One of those days

Think your vote counts?  As my mother used to say, “think again.”  Moves are already being made right now to make voter registration even tougher than it already is.  Behind the scenes posturing by a few to rig the system, and in some states they are rigging the Electoral College in their favor.  More and more, we see our basic freedom’s eroding before our very eyes.  Time to wake up.

Good move.  A graffiti artist who in 2005 chose to take Facebook share, rather than his usual fee, for painting murals at Facebooks’ former headquarters in Palo Alto, Calif.  Now that Facebook has gone public, those shares may soon be worth upwards of $100 million dollars.

As the Indian Wind In His Face in the movie Dancin’ With Wolves said …. “Good Trade.”

Father like son files.  A Pennsylvania man drove to a police station to pick up a son who was charged with drunk driving.  Police after observing the father for awhile, determined that he too, was intoxicated and he was promptly arrested for D.U.I.. Police recently sat outside a popular biker bar and observed a biker come out of the bar, straddle a Harley and then fumble furiously with the ignition, his keys, and the helmet he was wearing.  After considerable effort and trying several times, he finally got it fired up and roared off, swerving from side to side, down the street. Several blocks later they pulled him over and instituted a sobriety test on the biker.  Much to the consternation of the arresting officers, the biker complied and fulfilled each request that they made. The officers thoroughly confused by all of this, asked him, “What is the deal?  We saw you leave that bar, we watched you as you started up and left, now everything you are doing is letter perfect, what is going on?”
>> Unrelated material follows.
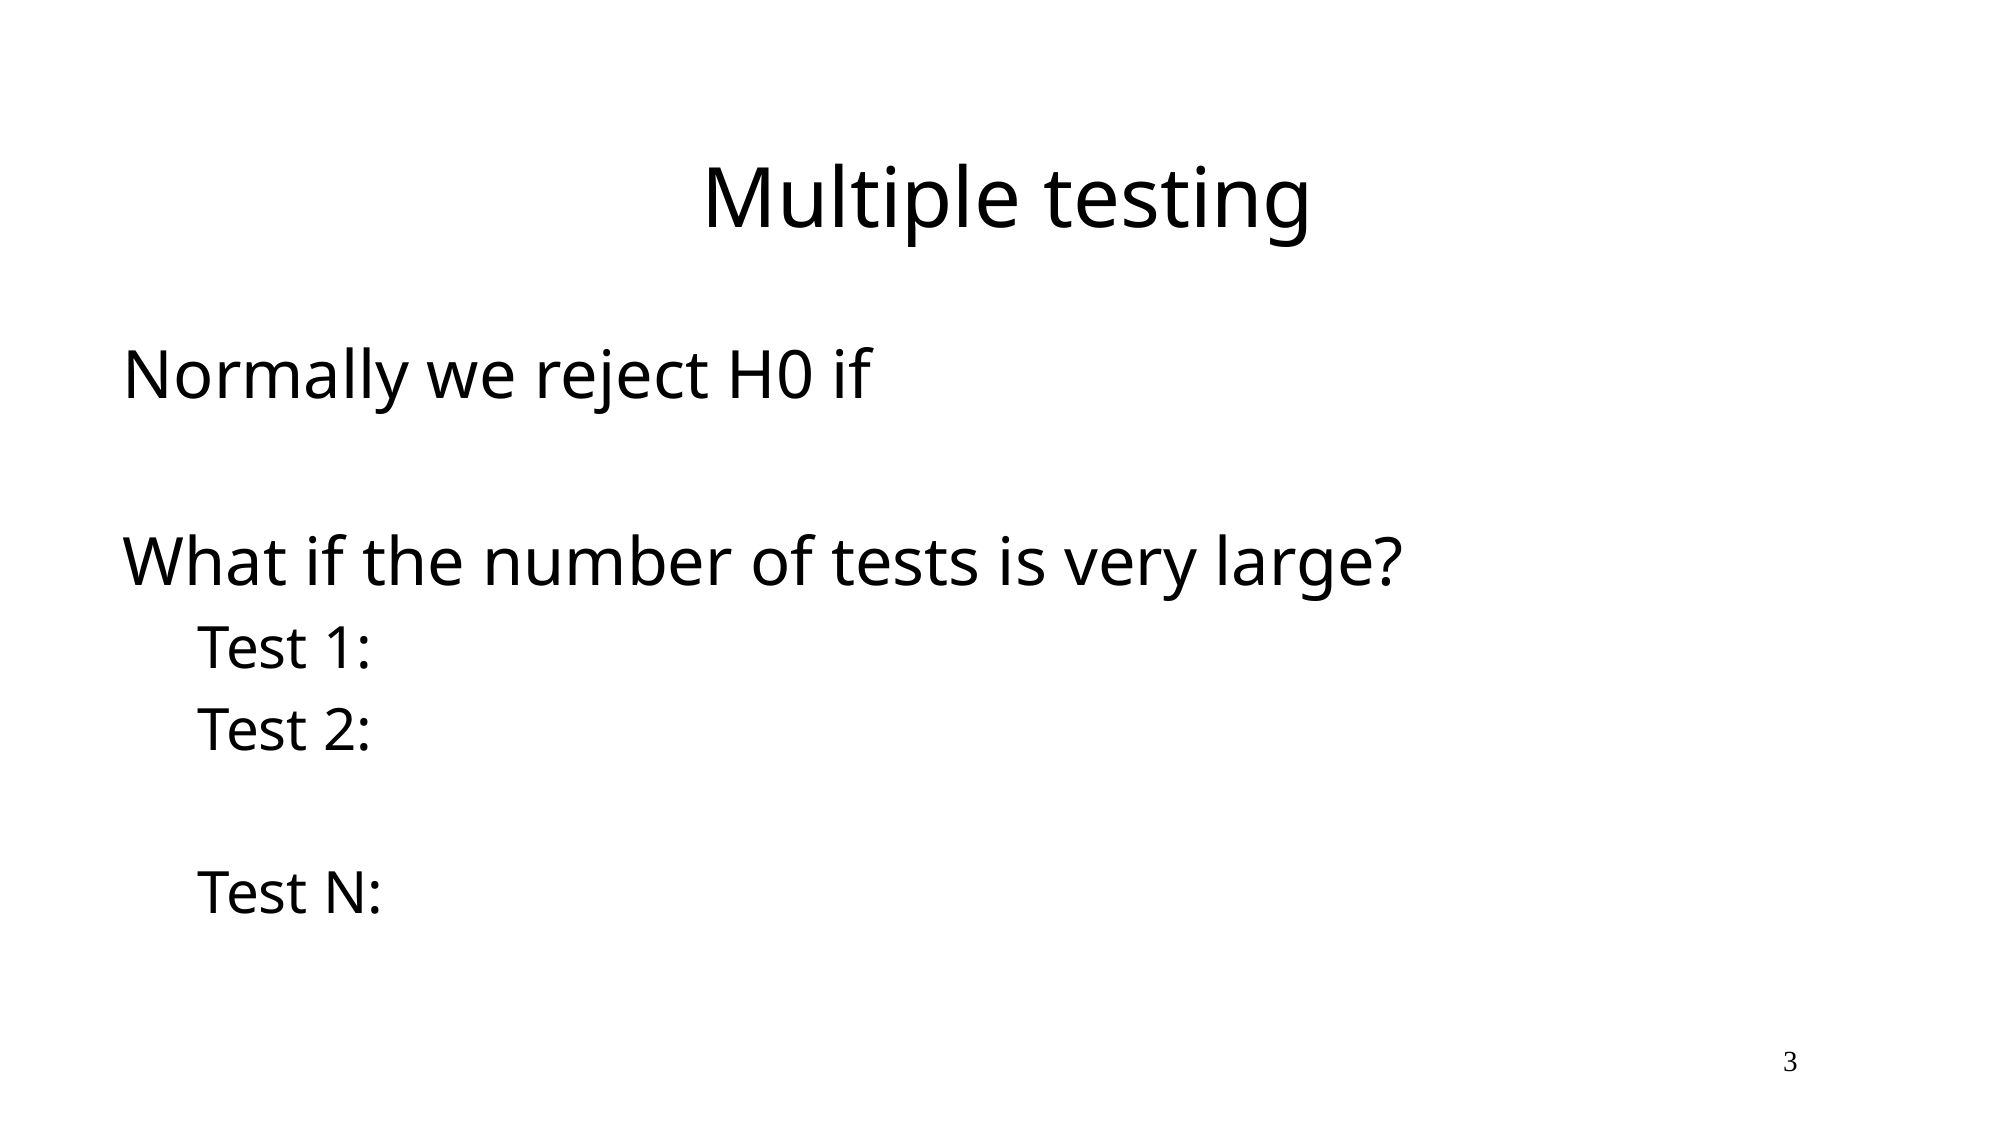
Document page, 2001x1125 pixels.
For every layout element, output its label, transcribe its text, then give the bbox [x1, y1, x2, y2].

title Multiple testing [108, 99, 1908, 288]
The biker smiled and said:  “Simple.  I am the designated decoy.”

You hear about the blond who was stopped twice in the same night for drunk driving?  The cop looks at her, and says, “Out of the car lady, and starts unhooking his gun belt” where upon she says, “Oh no, not another Breathalyzer test.”

Living your dreams.  A Montana man led police on a wild 100 mph chase and was caught only when police blew out his tires.  When asked why he baited the cops into chasing him when he was stone cold sober and committed no crime his reply was … “I just always wanted to do that.”

Kind of like the frog and the scorpion.

The scorpion asked the frog, “can you take me across the river?” and the frog quickly replied, “No.”  The scorpion then asked him, “Why not?” and the frog said, “Because you will sting me that’s why.”  The scorpion pleaded with the frog, “Oh no.  I won’t do that, I promise, I really need to get across the river, and I cannot swim.” So the frog reluctantly agreed and they set off for the other side of the river.  Halfway across the river, the scorpion stung the frog.  The poor frog looked back and then said, “Why?  Why did you do that, now we will both drown.”

And the scorpion replied … “It’s just my nature.”

God’s Waiting Room.  Miami Florida has been rated the most miserable city in the U.S. by Forbes magazine, beating poverty-stricken Detroit.  The magazine cited Miami’s crippling foreclosure crisis, unemployment problems, high crime rate, taxes and a choked commuter roads. Detroit meanwhile has its own problems, one of them being vigilantism which is taking hold of the city.  Budget woes have led the city police force to be cut by over 40% over the last ten years.  At least 34 citizens killed attackers last year in what the city classified as justifiable use of force.  When you live in a city surrounded by predatory people, it is a good idea to carry (arm yourself). It is legal to carry a firearm in Oklahoma, but they don’t want you to take it into church with you, which is a big relief for some of the members of the Deacon’s Committee.

While we are at it.  We all have a bucket list of dreams, or the majority of us are alleged to have one.  Holy Smoke LLC has one of the best origin stories you will ever hear.  The Alabama firm offers to pack its customers cremated remains into shotgun shells. One of the co-founders of the company admitted publicly that it was “always one of his dreams in life” to have such a send off. “I will rest in peace knowing that I will be the last thing, that some turkey will see … me … screaming at him at about 900 feet per second.” Now you know why Alabama has a population of some three million persons but only fifteen surnames.  And that is it for today, boy & girls, geographically speaking.

One last thing:  “When you walk out the door in the morning and see a sky like this … just  go back inside, have another cup of  coffee and  stay home.

It’s  most likely NOT going to be a good  day.